The above (simplified) example shows that .Values.infrastructure.postgres.enabled is true. When the Helm chart is being installed or updated, then a Terraform resource will be templated:

{{- if eq .Values.infrastructure.postgres.enabled true }}
---
apiVersion: infra.contrib.fluxcd.io/v1alpha2
kind: Terraform
metadata:
  name: "postgres-{{ .Release.Name }}"
spec:
  interval: 2h
  approvePlan: auto
  tfstate:
    forceUnlock: auto
  destroyResourcesOnDeletion: false
  sourceRef:
    kind: GitRepository
    name: service-postgres
  backendConfig:
    customConfiguration: |
      backend "s3" {
        ...
      }
  vars:
    - name: service_name
      value: "{{ .Release.Name }}"
    - name: rds_instance_name
      value: "{{ Values.infrastructure.postgres.rdsInstance }}"

Again, this code has been simplified for clarity, but there are a few things worth noting:

the Terraform resource can be configured to automatically plan and apply, and even forceUnlock some state locks
the 2 hour interval means the operator will continually try to re-apply the Terraform regularly
the backendConfig meant that the Terraform operator can share the remote state bucket with Atlantis; this is powerful since you can then reference across modules to get remote state outputs
importantly for stateful resources like databases, you can set destroyResourcesOnDeletion to false to avoid destroying data when you uninstall the helm chart
we can pass in the vars as usual to the service-postgres Terraform module; here we're passing in a name for the service (which maps to the database name and database user) and the name of the RDS instance on which to create it

When the above Helm chart was installed, it would create a CRD of the Terraform kind, the operator will go and plan and apply the service-postgres module with the vars set as inputs. In this case, it'll create a database and user called account-service on the account RDS instance, and manage roles and grants, passwords, security group access, etc.

eventually consistent infrastructure ⏱️

Of course, the Terraform resources might take a short while to set up, so the service will need to handle scenarios where its Terraform dependencies might not exist yet. In practice though, we were able to provision databases, service accounts, S3 buckets, Kafka topics, and more within a few seconds and the service's pods would simply restart until they existed.

The Terraform operator will also continually apply the resources it's managing, so that helped us to avoid drift between what we expect to exist; it also fixes any situations where a user might manually change the infrastructure outside of code approvals.

split brain terraform 🧠

It's important to point out that this workflow is only for any per-service infrastructure; each Helm Release would provision services just for itself, and be managed by the operator.
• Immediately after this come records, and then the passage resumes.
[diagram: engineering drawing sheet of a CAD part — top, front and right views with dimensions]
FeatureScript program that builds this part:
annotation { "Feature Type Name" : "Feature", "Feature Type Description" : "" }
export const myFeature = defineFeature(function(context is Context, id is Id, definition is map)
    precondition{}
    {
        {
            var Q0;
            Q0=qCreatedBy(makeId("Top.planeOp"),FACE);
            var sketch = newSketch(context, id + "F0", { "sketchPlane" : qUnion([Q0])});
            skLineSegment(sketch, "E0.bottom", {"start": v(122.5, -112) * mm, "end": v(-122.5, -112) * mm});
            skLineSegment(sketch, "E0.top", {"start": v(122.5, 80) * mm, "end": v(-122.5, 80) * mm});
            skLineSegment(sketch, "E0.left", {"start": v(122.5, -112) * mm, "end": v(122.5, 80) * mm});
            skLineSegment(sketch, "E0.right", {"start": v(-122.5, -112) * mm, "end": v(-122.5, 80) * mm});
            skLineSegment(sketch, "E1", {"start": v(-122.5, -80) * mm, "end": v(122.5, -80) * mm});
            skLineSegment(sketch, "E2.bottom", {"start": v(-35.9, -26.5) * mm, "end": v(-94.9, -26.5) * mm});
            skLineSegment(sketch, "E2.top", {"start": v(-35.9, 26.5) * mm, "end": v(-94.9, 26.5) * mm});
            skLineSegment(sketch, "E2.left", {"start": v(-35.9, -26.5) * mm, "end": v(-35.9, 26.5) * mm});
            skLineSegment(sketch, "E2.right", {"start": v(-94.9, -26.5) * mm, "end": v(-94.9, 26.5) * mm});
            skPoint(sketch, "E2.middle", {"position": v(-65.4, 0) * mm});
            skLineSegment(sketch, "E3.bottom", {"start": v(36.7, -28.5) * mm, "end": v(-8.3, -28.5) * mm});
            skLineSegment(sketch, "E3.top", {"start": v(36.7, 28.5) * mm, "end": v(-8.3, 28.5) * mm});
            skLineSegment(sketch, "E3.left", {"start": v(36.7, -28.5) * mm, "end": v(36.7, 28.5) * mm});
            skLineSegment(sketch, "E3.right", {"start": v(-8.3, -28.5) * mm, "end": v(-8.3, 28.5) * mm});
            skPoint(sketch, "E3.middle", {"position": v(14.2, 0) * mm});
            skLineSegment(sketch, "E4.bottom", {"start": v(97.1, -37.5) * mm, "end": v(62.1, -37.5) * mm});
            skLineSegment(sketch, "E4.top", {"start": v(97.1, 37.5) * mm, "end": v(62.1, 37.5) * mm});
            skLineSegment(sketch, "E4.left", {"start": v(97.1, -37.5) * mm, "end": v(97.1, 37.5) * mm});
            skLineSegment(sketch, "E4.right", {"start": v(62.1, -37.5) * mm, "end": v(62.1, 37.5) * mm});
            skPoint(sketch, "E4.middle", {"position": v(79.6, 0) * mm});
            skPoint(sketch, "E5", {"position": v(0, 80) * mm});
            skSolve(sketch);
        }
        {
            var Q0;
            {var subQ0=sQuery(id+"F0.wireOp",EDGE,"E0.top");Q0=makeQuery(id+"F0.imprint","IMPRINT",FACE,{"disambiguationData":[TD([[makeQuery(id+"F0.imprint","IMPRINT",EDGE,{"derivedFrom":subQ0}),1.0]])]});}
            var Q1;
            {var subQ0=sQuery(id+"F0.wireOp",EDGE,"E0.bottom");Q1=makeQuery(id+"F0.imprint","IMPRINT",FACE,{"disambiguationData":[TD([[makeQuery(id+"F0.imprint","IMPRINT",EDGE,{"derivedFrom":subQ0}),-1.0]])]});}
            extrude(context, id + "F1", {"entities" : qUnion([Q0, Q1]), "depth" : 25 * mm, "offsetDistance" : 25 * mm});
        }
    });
The Platform team would continue to use Atlantis and the Terragrunt repo to manage the main cloud estate (VPCs, security groups, database instances, EKS, etc). The Platform team would also maintain the deployment Helm chart and the Terraform modules referenced by it.

The per-service Terraform modules could reference the remote state of those managed by Atlantis since they shared the same remote state S3 bucket. With the example above, by passing in the name of the RDS instance from the Terraform resource in Kubernetes, the operator can pull outputs from the instance's remote state when it was set up by Atlantis, based on whatever was needed.

next steps 🥾

In many ways, this made the HelmRelease in the GitOps repo a source of truth for the deployment; already describing how it should work at runtime, it was also now including some of its dependencies.

With time, our goal was to abstract the YAML from the repo into a service catalog like Backstage, where it would be easy to say "I want to create a service called X, it needs Postgres and Kafka", and its entire setup, including some boilerplate code and its infrastructure, could go off and be created automatically.